The `process_export` function from the preprocessor can fix this for us, it retrieves the training data in the given format, in combination with the labels and their relationship

In [6]:
training_data, training_relations = processor.process_export_sentences(training_data_export, component=COMPONENT)
validation_data, validation_relations = processor.process_export_sentences(ground_truth_export, ground_truth = True, component=COMPONENT)

#### 1.2.1 Checking results
Now it is time to check what the results are from the process_export_sentences. The training data and training_relations will look differently and both are shown below. For all examples only the first text is used. Specifically only the first entity is shown for the entities that will be used to train the NER model. For the REL model one whole text is shown.

In [7]:
print("Training data info item 1 \ntext:")
print(training_data[0][0])
print("Labels:")
print(*training_data[0][1]["entities"], sep = "\n")

print("\n Validation data info item 1 \ntext:")
print(validation_data[0][0])
print("Labels:")
print(*validation_data[0][1]["entities"], sep = "\n")

Training data info item 1 
text:
On December 6, 2021, at approximately 1203 Mountain Standard Time, Unit 3 reactor automatically tripped due to receipt of a low departure from nucleate boiling ratio trip signal.
Labels:
[3, 19, 'Datetime']

 Validation data info item 1 
text:
On July 6, 1987, with the plant in Mode 2 at 5 E-6 amps reactor power, a reactor scram on high main coolant pressure occurred during a main turbine overspeed trip test.
Labels:
[3, 15, 'Datetime']


In [8]:
pprint(training_relations[0])

{'answer': 'accept',
 'meta': {'source': '72964643'},
 'relations': [{'child': 11,
                'child_span': {'end': 65,
                               'label': 'Datetime',
                               'start': 38,
                               'token_end': 11,
                               'token_start': 8},
                'head': 17,
                'head_span': {'end': 103,
                              'label': 'Event',
                              'start': 82,
                              'token_end': 17,
                              'token_start': 16},
                'label': 'org:happened_at'},
               {'child': 4,
                'child_span': {'end': 19,
                               'label': 'Datetime',
                               'start': 3,
                               'token_end': 4,
                               'token_start': 1},
                'head': 17,
                'head_span': {'end': 103,
                              'label': 'Event'

### 1.3 Preparing the data for Spacy
The data is now in the correct format, so it can be processed and saved as Spacy training file using the `preprocess_spacy` function from the `Preprocessor` class.

In [9]:
processor.preprocess_json(training_data = training_data, validation_data = validation_data, train_path = NER_TRAIN, dev_path = NER_DEV)

[Extracted records]
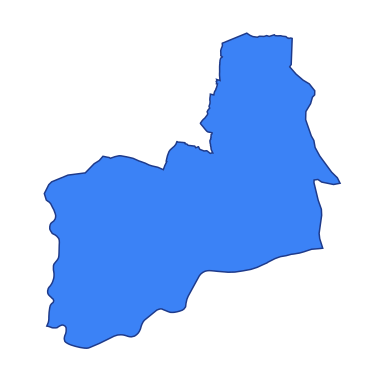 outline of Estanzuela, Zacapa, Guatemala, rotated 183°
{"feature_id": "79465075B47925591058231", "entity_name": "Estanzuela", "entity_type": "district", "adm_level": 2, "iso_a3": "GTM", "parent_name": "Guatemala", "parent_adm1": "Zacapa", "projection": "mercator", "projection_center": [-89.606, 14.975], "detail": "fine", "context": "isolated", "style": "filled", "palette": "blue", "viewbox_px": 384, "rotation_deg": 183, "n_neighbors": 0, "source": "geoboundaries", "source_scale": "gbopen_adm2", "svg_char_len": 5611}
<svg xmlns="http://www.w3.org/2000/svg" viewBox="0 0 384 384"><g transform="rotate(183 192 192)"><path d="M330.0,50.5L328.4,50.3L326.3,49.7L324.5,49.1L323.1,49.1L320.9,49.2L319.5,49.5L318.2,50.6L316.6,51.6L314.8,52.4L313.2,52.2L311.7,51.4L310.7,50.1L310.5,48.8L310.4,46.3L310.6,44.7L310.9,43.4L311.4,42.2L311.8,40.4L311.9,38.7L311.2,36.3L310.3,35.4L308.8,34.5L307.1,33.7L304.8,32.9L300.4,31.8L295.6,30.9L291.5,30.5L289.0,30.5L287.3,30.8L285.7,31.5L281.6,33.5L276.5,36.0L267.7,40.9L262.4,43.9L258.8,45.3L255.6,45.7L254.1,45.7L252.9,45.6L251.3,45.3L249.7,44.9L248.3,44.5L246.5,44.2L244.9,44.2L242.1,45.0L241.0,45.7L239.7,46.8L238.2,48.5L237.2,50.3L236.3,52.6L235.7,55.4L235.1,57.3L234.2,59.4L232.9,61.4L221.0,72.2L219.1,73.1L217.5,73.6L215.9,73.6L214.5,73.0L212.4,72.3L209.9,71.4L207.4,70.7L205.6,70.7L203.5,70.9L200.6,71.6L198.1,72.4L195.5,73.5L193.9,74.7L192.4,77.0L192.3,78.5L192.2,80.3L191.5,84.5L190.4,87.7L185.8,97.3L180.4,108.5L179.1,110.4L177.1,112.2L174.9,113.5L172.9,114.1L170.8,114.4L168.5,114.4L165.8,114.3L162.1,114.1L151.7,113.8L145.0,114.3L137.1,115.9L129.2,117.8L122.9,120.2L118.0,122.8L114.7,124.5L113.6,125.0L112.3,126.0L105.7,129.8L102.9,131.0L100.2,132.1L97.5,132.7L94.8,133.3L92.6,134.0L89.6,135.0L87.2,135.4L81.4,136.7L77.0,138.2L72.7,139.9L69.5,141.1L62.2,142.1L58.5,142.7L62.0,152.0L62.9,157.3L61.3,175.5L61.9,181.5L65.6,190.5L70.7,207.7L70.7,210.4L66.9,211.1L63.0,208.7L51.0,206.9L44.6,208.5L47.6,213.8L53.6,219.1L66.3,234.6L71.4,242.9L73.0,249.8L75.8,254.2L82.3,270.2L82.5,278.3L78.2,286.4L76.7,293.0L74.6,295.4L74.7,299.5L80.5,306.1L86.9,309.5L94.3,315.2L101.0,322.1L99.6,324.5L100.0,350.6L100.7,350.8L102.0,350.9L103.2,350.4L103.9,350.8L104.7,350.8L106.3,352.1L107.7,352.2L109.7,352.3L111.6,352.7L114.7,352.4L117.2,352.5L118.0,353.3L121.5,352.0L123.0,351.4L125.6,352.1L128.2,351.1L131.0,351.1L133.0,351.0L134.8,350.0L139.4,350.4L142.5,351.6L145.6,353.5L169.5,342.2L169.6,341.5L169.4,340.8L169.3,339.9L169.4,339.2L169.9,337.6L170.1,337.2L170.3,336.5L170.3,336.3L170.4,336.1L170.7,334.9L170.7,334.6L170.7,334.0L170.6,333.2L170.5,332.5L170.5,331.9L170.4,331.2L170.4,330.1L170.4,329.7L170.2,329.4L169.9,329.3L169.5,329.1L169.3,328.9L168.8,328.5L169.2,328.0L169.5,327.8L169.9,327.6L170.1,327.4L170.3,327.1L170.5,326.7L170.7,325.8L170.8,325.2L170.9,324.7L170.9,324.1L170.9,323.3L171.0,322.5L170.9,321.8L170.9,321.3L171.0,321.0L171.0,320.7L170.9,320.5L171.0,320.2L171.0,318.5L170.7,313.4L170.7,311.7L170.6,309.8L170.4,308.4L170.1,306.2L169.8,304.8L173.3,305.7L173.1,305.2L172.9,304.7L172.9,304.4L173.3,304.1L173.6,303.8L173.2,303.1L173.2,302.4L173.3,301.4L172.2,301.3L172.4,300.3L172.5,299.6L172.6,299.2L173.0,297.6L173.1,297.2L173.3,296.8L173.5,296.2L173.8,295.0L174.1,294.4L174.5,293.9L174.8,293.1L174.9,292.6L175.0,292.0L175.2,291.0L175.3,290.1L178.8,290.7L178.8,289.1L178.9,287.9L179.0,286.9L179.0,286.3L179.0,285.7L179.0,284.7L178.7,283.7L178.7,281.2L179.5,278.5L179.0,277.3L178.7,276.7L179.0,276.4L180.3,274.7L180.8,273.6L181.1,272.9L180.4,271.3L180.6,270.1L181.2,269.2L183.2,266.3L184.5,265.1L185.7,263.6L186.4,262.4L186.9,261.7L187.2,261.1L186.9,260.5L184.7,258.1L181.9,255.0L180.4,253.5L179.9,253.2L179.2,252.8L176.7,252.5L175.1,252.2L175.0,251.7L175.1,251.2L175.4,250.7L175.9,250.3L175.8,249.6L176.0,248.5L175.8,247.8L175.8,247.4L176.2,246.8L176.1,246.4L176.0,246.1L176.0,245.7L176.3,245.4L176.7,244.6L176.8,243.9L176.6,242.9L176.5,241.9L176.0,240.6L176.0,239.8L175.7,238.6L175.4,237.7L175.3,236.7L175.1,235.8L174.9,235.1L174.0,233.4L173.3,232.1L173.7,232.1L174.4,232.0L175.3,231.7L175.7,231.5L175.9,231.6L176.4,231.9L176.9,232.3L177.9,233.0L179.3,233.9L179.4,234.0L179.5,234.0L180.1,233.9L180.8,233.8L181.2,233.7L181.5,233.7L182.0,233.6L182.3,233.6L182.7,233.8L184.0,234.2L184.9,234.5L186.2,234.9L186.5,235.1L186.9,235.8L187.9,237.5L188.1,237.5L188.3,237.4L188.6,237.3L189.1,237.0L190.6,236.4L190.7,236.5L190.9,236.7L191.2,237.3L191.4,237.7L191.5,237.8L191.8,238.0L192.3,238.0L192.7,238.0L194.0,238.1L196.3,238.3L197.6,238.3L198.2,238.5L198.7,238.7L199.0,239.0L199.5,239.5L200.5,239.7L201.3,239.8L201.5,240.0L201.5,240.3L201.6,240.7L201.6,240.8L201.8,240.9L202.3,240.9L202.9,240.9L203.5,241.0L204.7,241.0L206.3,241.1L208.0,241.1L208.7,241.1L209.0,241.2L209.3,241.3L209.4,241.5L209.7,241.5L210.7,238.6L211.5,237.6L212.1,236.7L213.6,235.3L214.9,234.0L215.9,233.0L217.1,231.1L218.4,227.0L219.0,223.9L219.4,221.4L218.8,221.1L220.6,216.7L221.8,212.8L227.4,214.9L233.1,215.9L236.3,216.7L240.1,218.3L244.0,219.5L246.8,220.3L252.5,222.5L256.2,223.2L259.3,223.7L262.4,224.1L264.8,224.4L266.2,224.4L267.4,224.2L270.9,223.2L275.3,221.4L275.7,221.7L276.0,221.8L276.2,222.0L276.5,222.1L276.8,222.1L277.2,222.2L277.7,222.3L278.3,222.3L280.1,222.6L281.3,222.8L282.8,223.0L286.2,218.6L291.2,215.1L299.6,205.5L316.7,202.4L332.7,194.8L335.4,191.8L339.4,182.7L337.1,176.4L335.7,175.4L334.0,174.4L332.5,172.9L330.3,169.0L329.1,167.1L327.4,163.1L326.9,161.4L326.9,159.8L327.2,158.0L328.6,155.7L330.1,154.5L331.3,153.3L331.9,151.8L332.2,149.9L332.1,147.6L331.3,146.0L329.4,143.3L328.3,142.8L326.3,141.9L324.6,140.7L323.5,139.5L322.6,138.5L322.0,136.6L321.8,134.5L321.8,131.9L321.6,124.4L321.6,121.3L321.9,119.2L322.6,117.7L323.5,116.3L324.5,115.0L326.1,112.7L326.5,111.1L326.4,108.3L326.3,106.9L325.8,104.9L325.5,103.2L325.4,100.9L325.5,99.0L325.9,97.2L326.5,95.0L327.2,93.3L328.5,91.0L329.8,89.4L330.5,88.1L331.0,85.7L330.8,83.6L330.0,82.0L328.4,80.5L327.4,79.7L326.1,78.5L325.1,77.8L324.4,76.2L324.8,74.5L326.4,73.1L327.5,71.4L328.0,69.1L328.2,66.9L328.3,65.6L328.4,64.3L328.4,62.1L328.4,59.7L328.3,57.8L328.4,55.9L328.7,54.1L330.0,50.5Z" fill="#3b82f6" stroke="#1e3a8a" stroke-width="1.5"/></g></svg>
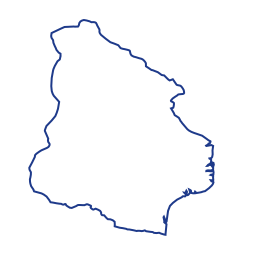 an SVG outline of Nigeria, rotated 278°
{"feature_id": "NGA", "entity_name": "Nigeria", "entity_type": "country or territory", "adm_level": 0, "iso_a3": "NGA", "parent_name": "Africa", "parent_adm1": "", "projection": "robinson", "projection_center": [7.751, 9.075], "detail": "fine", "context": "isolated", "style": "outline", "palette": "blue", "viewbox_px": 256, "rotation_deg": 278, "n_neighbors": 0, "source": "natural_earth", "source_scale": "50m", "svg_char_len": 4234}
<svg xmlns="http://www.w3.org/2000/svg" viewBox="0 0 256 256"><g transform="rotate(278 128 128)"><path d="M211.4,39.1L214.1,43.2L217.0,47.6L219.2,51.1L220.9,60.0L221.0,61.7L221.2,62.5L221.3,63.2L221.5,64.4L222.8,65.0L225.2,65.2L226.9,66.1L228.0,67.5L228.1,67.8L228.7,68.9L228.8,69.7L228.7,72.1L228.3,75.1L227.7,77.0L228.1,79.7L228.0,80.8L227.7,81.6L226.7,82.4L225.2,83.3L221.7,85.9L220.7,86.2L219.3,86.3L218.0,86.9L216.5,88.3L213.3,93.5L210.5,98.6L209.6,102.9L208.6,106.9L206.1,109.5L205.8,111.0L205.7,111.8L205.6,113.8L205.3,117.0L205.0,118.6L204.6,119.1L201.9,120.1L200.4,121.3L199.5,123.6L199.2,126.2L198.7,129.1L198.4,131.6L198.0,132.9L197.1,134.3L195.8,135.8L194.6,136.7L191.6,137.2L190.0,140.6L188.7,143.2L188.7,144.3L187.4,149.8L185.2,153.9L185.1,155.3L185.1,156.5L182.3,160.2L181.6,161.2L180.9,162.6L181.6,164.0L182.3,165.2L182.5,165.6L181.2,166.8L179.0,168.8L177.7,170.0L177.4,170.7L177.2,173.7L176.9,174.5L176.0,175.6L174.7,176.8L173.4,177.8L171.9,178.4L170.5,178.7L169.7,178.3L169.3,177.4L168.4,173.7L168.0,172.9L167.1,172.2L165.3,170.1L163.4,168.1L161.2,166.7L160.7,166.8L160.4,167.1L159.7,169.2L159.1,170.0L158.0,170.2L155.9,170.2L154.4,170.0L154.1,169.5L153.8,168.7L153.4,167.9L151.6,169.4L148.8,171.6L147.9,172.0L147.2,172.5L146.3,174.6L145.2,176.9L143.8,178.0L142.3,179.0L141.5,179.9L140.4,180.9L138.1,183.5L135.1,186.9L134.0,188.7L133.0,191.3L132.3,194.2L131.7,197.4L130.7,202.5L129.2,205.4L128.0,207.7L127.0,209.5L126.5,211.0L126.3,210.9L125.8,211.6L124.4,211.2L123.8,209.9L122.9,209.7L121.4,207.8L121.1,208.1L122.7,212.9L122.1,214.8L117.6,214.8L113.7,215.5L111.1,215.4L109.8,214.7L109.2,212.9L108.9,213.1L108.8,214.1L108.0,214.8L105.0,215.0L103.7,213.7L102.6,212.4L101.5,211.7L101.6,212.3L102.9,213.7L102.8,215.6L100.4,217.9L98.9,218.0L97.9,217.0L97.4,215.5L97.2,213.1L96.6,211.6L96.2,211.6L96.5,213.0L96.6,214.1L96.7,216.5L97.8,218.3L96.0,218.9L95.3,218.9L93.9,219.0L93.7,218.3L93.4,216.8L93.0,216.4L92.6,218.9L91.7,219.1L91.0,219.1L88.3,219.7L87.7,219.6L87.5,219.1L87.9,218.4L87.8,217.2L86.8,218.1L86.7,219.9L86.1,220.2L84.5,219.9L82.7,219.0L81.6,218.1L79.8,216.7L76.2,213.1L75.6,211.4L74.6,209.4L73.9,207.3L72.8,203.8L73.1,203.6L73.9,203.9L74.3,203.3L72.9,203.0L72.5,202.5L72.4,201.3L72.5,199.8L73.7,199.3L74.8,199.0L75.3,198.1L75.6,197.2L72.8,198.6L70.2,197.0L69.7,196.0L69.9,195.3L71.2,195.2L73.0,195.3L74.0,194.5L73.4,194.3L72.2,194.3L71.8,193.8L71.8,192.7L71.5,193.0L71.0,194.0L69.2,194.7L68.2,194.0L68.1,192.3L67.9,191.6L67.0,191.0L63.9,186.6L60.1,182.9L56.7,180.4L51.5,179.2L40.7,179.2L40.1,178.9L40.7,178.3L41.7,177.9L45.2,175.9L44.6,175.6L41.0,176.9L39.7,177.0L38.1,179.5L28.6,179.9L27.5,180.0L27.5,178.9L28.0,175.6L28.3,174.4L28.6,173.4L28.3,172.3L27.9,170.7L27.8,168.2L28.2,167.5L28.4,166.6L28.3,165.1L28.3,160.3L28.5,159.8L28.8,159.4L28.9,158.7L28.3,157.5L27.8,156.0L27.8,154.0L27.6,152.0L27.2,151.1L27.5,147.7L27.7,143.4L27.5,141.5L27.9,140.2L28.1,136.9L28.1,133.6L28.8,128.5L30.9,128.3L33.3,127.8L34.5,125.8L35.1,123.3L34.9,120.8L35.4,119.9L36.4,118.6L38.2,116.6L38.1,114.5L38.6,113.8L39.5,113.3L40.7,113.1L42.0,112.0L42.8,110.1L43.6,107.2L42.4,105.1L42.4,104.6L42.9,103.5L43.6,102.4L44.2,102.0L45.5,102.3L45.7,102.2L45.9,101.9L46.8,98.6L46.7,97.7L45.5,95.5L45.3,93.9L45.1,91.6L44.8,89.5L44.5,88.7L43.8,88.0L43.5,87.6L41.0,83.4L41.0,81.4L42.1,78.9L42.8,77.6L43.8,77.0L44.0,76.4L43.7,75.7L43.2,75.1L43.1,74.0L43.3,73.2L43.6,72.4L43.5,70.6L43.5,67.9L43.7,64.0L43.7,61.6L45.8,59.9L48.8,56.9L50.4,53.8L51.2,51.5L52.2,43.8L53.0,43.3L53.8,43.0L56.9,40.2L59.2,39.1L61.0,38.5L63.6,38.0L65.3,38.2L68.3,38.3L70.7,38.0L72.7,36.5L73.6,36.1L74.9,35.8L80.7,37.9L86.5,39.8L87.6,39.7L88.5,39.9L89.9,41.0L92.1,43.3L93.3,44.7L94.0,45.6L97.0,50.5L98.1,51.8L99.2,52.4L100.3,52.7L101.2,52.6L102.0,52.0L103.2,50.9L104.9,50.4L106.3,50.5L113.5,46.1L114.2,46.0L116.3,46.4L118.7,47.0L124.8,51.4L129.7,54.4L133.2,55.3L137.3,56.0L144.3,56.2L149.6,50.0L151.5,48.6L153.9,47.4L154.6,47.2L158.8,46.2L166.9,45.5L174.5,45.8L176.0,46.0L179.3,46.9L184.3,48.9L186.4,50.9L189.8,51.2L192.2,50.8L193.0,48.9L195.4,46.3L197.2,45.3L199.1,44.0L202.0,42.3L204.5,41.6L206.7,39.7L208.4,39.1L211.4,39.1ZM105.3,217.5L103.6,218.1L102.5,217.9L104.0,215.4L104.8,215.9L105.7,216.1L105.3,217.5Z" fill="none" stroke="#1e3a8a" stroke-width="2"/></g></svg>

▸ PROBLEM SET:
(a) Can you find every line of the records that contains the string "projection" and copy each such line? Letter case counts.
(b) Could you continue the notebook on preparing training data for spaCy from where it stops?
The records are unrelated to the notebook on preparing training data for spaCy.

▸ EXERCISE RESULTS:
(a)
{"feature_id": "79465075B47925591058231", "entity_name": "Estanzuela", "entity_type": "district", "adm_level": 2, "iso_a3": "GTM", "parent_name": "Guatemala", "parent_adm1": "Zacapa", "projection": "mercator", "projection_center": [-89.606, 14.975], "detail": "fine", "context": "isolated", "style": "filled", "palette": "blue", "viewbox_px": 384, "rotation_deg": 183, "n_neighbors": 0, "source": "geoboundaries", "source_scale": "gbopen_adm2", "svg_char_len": 5611}
{"feature_id": "NGA", "entity_name": "Nigeria", "entity_type": "country or territory", "adm_level": 0, "iso_a3": "NGA", "parent_name": "Africa", "parent_adm1": "", "projection": "robinson", "projection_center": [7.751, 9.075], "detail": "fine", "context": "isolated", "style": "outline", "palette": "blue", "viewbox_px": 256, "rotation_deg": 278, "n_neighbors": 0, "source": "natural_earth", "source_scale": "50m", "svg_char_len": 4234}

(b)
In [10]:
processor.preprocess_json_rel(relational_annotations_train = training_relations, relational_annotations_val = validation_relations, save_path_train=REL_ASSETS_TRAIN, save_path_dev=REL_ASSETS_DEV)

# 2 Training the Spacy Model on on the training file

For training Spacy is used. This is a good way to implement our own data into a specific model. Spacy works out of the box, but not with our specific labels and/or relations. The default behaviour of spacy looks like the following:

### 2.1 Spacy before training with custom labels

In [11]:
import spacy
from spacy import displacy

example_text = training_data[0][0]

nlp = spacy.load("en_core_web_sm")
doc = nlp(example_text)

displacy.render(doc, style="ent")

### 2.2 Training a spacy NER model
Training of a spacy model usually is done via the command line. This is the reason for the following no so understandable lines of code. There are a few steps in the training process:
1. The spacy model needs a config file and all necessary files are in the spacy folder
2. The model needs training data, which was exported in this file above to the spacy folder
3. After training the model is evaluated and the results are printed for training and evaluation

In [12]:
from ner_model.scripts.convert import convert as ner_convert

ner_convert("en", NER_TRAIN, NER_TRAIN_CORP)
ner_convert("en", NER_DEV, NER_DEV_CORP)

Start converting NER data...
Finished convertin NER data
Start converting NER data...
Finished convertin NER data



"At approximately 1028 a.m. on August 11, 1994, Braidwood Unit 1 experienced a spurious Train 'A' Main Steam Line Isolation followed by an automatic reactor trip from Low Low water level on the 1C Steam Generator."



In [13]:
from spacy.cli.train import train

train("ner_model/configs/config.cfg", output_path=NER_OUTPUT, overrides={"paths.train": NER_TRAIN_CORP, "paths.dev": NER_DEV_CORP})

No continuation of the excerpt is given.